Backends
Alexandria is backend-agnostic. You register any running inference endpoint; Alexandria forwards requests to it and manages conversation history.
Add a backend
alexandria llm add <name> <url> [options]
| Option | Description |
|---|---|
--kind | Wire format: llama-cpp, open-ai (default), claude, custom |
--model | Model name sent in request body (required for OpenAI/Claude endpoints) |
--api-key | Bearer token / API key |
--completions-path | Completions path override (only used with --kind custom) |
Examples
# llama-server (llama.cpp)
alexandria llm add local http://localhost:8080 --kind llama-cpp
# Ollama
alexandria llm add ollama http://localhost:11434 --kind open-ai --model llama3
# vLLM
alexandria llm add vllm http://localhost:8000 --kind open-ai --model meta-llama/Llama-3.1-8B-Instruct
# OpenAI
alexandria llm add openai https://api.openai.com --kind open-ai --model gpt-4o --api-key $OPENAI_API_KEY
# Anthropic Claude
alexandria llm add claude https://api.anthropic.com --kind claude --model claude-opus-4-6 --api-key $ANTHROPIC_API_KEY
# Custom endpoint
alexandria llm add custom http://my-host:9000 --kind custom --completions-path /api/generate
Manage backends
alexandria llm list # table: name | url | kind | default | health
alexandria llm use <name> # set default backend
alexandria llm ping [name] # health check one or all backends
alexandria llm remove <name> # unregister
Wire formats
| Kind | Path | Request body |
|---|---|---|
llama-cpp | POST /completion | {prompt, n_predict, temperature} |
open-ai | POST /v1/chat/completions | {model, messages, max_tokens, temperature} |
claude | POST /v1/messages | {model, max_tokens, messages} + x-api-key / anthropic-version headers |
custom | POST <completions-path> | OpenAI format |
Health checks use GET /health for llama-cpp/custom and GET /v1/models for open-ai/claude.

[PROVIDED DATA]
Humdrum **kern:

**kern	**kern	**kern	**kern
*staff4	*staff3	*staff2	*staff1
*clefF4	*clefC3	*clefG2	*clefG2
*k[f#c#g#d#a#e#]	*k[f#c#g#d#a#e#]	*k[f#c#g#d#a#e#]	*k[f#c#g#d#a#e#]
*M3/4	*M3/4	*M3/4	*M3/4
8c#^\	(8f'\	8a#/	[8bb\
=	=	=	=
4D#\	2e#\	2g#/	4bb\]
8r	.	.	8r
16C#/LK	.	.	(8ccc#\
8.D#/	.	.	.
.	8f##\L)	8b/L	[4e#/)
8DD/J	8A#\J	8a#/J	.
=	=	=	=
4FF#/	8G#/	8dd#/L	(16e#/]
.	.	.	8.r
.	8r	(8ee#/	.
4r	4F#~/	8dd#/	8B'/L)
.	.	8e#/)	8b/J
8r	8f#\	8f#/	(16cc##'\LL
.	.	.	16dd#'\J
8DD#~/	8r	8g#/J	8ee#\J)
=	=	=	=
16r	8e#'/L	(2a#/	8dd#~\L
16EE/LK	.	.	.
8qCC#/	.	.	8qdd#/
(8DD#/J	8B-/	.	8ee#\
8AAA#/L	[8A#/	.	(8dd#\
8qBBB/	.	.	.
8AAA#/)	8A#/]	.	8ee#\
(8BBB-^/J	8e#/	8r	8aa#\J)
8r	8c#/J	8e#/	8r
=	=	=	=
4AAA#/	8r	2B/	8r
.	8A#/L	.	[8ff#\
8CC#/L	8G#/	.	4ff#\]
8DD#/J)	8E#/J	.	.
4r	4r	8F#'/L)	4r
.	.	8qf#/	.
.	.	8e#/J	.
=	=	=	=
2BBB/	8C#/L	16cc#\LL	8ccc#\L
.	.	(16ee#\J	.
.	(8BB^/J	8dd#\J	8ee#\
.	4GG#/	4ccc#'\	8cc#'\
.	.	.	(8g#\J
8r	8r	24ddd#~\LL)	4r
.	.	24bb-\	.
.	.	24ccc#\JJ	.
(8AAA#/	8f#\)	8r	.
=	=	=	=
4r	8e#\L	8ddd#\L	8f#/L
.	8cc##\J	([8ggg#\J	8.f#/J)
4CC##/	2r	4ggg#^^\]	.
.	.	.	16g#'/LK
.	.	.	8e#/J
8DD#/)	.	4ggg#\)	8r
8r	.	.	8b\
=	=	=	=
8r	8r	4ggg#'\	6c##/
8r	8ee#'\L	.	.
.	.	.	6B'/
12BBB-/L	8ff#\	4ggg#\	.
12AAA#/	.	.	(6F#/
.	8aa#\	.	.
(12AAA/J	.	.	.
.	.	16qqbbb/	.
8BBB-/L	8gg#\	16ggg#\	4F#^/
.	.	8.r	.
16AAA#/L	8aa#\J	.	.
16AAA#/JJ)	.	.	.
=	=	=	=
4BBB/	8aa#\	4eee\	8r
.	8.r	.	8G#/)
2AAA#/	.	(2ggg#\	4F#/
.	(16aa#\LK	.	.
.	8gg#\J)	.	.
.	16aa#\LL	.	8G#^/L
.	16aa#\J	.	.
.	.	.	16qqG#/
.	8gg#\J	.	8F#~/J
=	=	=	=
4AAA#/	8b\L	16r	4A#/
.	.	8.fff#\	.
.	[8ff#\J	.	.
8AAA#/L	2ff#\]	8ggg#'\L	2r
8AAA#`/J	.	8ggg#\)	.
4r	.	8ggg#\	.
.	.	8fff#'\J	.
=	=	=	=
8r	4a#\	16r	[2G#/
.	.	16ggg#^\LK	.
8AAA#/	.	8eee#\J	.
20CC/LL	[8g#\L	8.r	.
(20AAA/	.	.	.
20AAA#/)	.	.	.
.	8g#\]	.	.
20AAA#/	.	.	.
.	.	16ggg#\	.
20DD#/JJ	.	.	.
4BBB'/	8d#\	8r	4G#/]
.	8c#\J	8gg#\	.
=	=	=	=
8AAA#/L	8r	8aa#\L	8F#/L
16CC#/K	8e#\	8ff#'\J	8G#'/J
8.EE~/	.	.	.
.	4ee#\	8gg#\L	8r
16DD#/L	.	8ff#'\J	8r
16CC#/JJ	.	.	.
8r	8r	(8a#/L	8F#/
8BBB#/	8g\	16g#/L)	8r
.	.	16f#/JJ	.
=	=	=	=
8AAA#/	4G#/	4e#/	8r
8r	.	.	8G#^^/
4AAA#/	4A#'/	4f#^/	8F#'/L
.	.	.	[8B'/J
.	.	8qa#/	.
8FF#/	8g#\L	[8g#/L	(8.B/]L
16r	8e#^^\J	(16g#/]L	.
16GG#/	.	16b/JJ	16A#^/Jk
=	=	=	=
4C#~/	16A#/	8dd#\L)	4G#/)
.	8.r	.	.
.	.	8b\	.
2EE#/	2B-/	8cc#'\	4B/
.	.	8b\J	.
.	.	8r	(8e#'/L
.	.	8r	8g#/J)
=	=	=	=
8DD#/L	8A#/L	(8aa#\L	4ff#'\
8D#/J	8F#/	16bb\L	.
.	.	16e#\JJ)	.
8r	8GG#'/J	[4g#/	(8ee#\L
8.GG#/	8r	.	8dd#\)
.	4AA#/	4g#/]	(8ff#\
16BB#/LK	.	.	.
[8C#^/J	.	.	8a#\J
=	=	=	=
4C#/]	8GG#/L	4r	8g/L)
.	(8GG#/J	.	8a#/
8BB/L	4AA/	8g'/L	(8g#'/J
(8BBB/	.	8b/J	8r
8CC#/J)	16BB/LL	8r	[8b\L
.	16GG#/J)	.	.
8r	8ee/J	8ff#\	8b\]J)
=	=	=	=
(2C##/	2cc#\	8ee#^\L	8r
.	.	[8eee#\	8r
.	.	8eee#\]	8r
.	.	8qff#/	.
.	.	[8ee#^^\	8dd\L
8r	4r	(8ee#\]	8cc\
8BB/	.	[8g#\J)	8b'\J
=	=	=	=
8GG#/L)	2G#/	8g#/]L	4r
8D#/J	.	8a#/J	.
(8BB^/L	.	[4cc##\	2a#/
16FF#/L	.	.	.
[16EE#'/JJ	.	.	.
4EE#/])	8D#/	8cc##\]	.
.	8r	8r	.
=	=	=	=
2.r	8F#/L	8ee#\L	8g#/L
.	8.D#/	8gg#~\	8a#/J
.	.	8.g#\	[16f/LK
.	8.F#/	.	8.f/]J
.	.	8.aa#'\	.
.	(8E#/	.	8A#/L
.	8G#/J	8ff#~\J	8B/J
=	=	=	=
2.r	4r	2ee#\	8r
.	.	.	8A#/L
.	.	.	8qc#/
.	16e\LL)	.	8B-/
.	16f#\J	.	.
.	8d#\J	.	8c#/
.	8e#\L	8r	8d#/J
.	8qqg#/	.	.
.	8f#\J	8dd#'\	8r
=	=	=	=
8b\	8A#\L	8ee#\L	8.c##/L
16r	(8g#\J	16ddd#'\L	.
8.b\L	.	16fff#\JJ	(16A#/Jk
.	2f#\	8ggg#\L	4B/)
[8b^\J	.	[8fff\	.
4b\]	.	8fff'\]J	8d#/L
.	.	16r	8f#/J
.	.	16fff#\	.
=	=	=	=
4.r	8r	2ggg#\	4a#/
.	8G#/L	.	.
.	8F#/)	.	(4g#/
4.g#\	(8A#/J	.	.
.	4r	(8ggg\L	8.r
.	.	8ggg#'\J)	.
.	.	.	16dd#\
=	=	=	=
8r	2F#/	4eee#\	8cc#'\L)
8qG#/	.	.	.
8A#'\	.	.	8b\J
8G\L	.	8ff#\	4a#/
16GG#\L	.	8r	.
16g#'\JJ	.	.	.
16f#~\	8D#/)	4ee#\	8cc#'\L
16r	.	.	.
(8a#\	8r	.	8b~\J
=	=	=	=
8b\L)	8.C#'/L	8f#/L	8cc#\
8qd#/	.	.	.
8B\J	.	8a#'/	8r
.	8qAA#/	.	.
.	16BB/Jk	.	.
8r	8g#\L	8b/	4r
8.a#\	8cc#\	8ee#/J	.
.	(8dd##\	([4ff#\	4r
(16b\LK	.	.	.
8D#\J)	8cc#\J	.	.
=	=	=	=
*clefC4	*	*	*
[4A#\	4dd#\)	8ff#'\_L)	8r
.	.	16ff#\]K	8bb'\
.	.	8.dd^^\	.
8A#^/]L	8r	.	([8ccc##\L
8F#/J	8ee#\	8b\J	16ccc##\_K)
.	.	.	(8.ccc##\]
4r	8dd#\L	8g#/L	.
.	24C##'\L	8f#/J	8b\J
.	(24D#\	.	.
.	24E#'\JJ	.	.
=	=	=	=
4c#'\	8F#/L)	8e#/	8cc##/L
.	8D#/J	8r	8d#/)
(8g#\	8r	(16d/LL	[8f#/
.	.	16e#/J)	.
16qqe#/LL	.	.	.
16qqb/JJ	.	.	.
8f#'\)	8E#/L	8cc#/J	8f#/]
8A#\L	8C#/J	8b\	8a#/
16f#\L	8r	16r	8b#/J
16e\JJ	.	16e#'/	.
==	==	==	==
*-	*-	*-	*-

[ABOUT THIS TASK]
Repeat word for word the passage of the Alexandria backends page starting with "Add a backend" and going on through "# llama-server (llama.cpp)". Leave the material out of this entirely.

[ANSWER TO THIS TASK]
Add a backend
alexandria llm add <name> <url> [options]
| Option | Description |
|---|---|
--kind | Wire format: llama-cpp, open-ai (default), claude, custom |
--model | Model name sent in request body (required for OpenAI/Claude endpoints) |
--api-key | Bearer token / API key |
--completions-path | Completions path override (only used with --kind custom) |
Examples
# llama-server (llama.cpp)